Attn: Political, editorial page editors
For decades, there was a bias in the Indiana Legislature. A majority of the state’s lawmakers had last names that began with the letters A or B or C, and a paucity of lawmakers whose last names began with letters farther down the alphabet.
The reason? Candidates were listed in alphabetical order on the ballots that were used in their elections. Those at the top of the list tended to fare better with voters who possessed little or no knowledge about the candidates they were voting into office. The candidates who lost (might we call them alphabet-challenged?), tended to appear farther down the ballot.
Today, some (but apparently not all) Indiana counties use lotteries to determine where a candidate’s name will appear on a ballot. A review of the current Indiana General Assembly bears this out: there are 33 lawmakers whose last names begin with A, B, C or D and 67 members who are scattered through the rest of the alphabet. Possibly, it indicates that 33% of all Americans have last names that begin with A, B, C or D; or it could mean that not all Indiana counties are quite ready for reform.
This fact about past Indiana elections was recalled by last week’s release of a Brennan Center for Justice report that highlights ballot design flaws that can–and sometimes do–wreck a candidate’s prospects for winning an election. The report’s purpose was to point out that carelessly designed ballots have already resulted in hundreds of thousands of uncounted or improperty counted ballots. But the lesson from Indiana is that it isn’t always a matter of carelessness.
The report, entitled Better Ballots, highlights 13 design practices that can confuse voters and result in miscast or uncountable ballots. More cynically, the report might also be seen as an instruction manual that might be entitled How to Throw an Election.
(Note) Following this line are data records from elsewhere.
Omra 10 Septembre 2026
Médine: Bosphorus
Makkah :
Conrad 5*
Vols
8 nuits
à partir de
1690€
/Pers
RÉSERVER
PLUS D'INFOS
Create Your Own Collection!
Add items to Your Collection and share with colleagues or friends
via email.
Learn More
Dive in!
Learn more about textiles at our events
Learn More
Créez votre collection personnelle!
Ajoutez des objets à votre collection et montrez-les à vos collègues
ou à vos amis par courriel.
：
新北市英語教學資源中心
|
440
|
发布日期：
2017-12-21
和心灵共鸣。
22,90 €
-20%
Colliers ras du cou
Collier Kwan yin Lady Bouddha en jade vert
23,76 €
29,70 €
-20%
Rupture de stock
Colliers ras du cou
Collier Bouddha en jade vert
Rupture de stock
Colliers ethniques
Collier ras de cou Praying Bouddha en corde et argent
The Brennan Center is no stranger to election reform controversy. The New York University School of Law-based advocacy organization lobbied strenuously for enactment of the 2002 Bipartisan Campaign Reform Act (also known as the McCain-Feingold law) using a bogus study of political television commercials. [For more information about the Brennan-funded study, see pages 639-696 in the opinion that was written by U.S. District Judge Colleen Kollar-Kotelly in McConnell vs. FEC.]
In a press release that announced its newest study, the Brennan Center claims that “design flaws resulted in hundreds of thousands of lost votes in recent elections, and the same error-causing designs still plague ballots across the country.”
The claim that “hundreds of thousands” of ballots were lost or miscounted in “recent elections” is especially troublesome. As the report points out, new voting systems have been installed since 2006 in several dozen counties having a total of 15.2 million registered voters which got their first use in this year’s presidential primary elections. Some counties with new voting equipment are in states (notably Ohio, Pennsylvania and Indiana) where Sen. Hillary Clinton scored late season victories over Barack Obama.
With less than 100 days left to the general election, the Brennan Center said there is sufficient time remaining for states and counties to make improvements in their ballot designs.
The report necessarily recalls the infamous “butterfly ballot” that led 2,000 confused voters in Palm Beach County, Fla., to cast their ballots for Pat Buchanan, and another 20,000 voters to invalidate their ballots by voting for two candidates, thus enabling George Bush to win Florida’s election by less than 600 votes and awarding him the last electoral college votes he needed to win the 2000 presidential election. The debacle led Congress to enact a multi-billion dollar program to replace outmoded election equipment with more modern devices.
“Ironically, eight years after the 2000 election and billions of dollars spent on new voting technology, the problems caused by poor ballot design have not been fully and effectively addressed on a national level,” the Brennan Center said in its report.
It added: “When it comes to ensuring that votes are accurately recorded and tallied, there is a respectable argument that poor ballot design and confusing instructions have resulted in far more lost votes than software glitches, programming errors, or machine breakdowns.”